# iCAM-Net: Inference and Case Study Reproduction

This Jupyter Notebook provides a step-by-step guide to perform inference using a pre-trained iCAM-Net model. It is designed to reproduce the case study results, such as predicting all disease associations for a specific herb, as mentioned in our paper.

**Objectives:**
1.  Load a pre-trained iCAM-Net model.
2.  Load all necessary data, including hypergraphs and entity mappings.
3.  Predict the association scores between a given herb and all diseases in the dataset.
4.  Display and save the top-ranked disease predictions.

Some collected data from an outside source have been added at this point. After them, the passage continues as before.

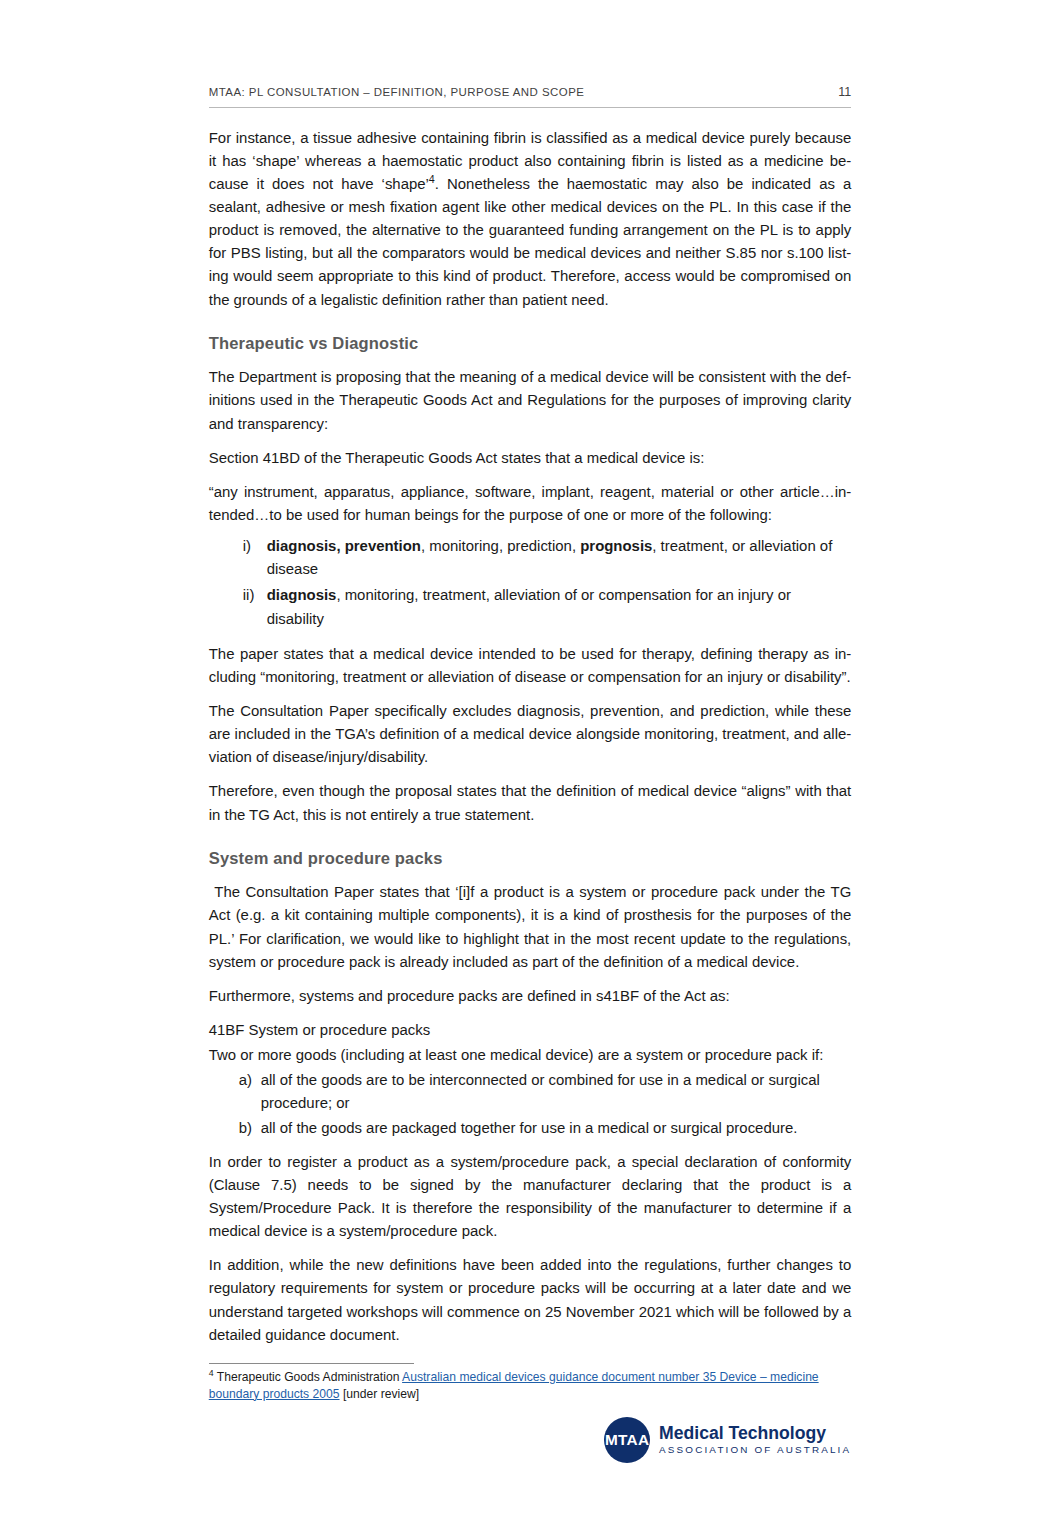MTAA: PL Consultation – Definition, Purpose and Scope 11
For instance, a tissue adhesive containing fibrin is classified as a medical device purely because it has ‘shape’ whereas a haemostatic product also containing fibrin is listed as a medicine because it does not have ‘shape’4. Nonetheless the haemostatic may also be indicated as a sealant, adhesive or mesh fixation agent like other medical devices on the PL. In this case if the product is removed, the alternative to the guaranteed funding arrangement on the PL is to apply for PBS listing, but all the comparators would be medical devices and neither S.85 nor s.100 listing would seem appropriate to this kind of product. Therefore, access would be compromised on the grounds of a legalistic definition rather than patient need.
Therapeutic vs Diagnostic
The Department is proposing that the meaning of a medical device will be consistent with the definitions used in the Therapeutic Goods Act and Regulations for the purposes of improving clarity and transparency:
Section 41BD of the Therapeutic Goods Act states that a medical device is:
“any instrument, apparatus, appliance, software, implant, reagent, material or other article…intended…to be used for human beings for the purpose of one or more of the following:
diagnosis, prevention, monitoring, prediction, prognosis, treatment, or alleviation of disease
diagnosis, monitoring, treatment, alleviation of or compensation for an injury or disability
The paper states that a medical device intended to be used for therapy, defining therapy as including “monitoring, treatment or alleviation of disease or compensation for an injury or disability”.
The Consultation Paper specifically excludes diagnosis, prevention, and prediction, while these are included in the TGA’s definition of a medical device alongside monitoring, treatment, and alleviation of disease/injury/disability.
Therefore, even though the proposal states that the definition of medical device “aligns” with that in the TG Act, this is not entirely a true statement.
System and procedure packs
The Consultation Paper states that ‘[i]f a product is a system or procedure pack under the TG Act (e.g. a kit containing multiple components), it is a kind of prosthesis for the purposes of the PL.’ For clarification, we would like to highlight that in the most recent update to the regulations, system or procedure pack is already included as part of the definition of a medical device.
Furthermore, systems and procedure packs are defined in s41BF of the Act as:
41BF System or procedure packs
Two or more goods (including at least one medical device) are a system or procedure pack if:
all of the goods are to be interconnected or combined for use in a medical or surgical procedure; or
all of the goods are packaged together for use in a medical or surgical procedure.
In order to register a product as a system/procedure pack, a special declaration of conformity (Clause 7.5) needs to be signed by the manufacturer declaring that the product is a System/Procedure Pack. It is therefore the responsibility of the manufacturer to determine if a medical device is a system/procedure pack.
In addition, while the new definitions have been added into the regulations, further changes to regulatory requirements for system or procedure packs will be occurring at a later date and we understand targeted workshops will commence on 25 November 2021 which will be followed by a detailed guidance document.
4 Therapeutic Goods Administration Australian medical devices guidance document number 35 Device – medicine boundary products 2005 [under review]
MTAA
Medical Technology
Association of Australia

This notebook corresponds to the request from **Reviewer #3, Issue 7**, to provide a dedicated script for reproducing key analyses.

In [19]:
import torch
import pandas as pd
from tqdm.notebook import tqdm  # Use tqdm.notebook for better display in Jupyter
import os
import sys

# Add the project's source code directory to the Python path
# This allows us to import our custom modules
# Please adjust the path if your notebook is not in the 'code' directory
sys.path.append('../code/') # Or the correct path to your .py files

# Import custom modules from the project
# Make sure the file names (graph.py, models.py) match your project
from graph import build_HC, build_DP
from models import iCAM

## 1. Configuration Setup

In the next cell, you need to configure the paths and parameters for the inference task. Please modify these variables according to your local setup.

In [20]:
# --- User Configuration Area ---

# 1. Path to the pre-trained model weights (.pth file)
# Example: A model from sensitivity analysis
MODEL_PATH = "/path/to/your/best_model.pth"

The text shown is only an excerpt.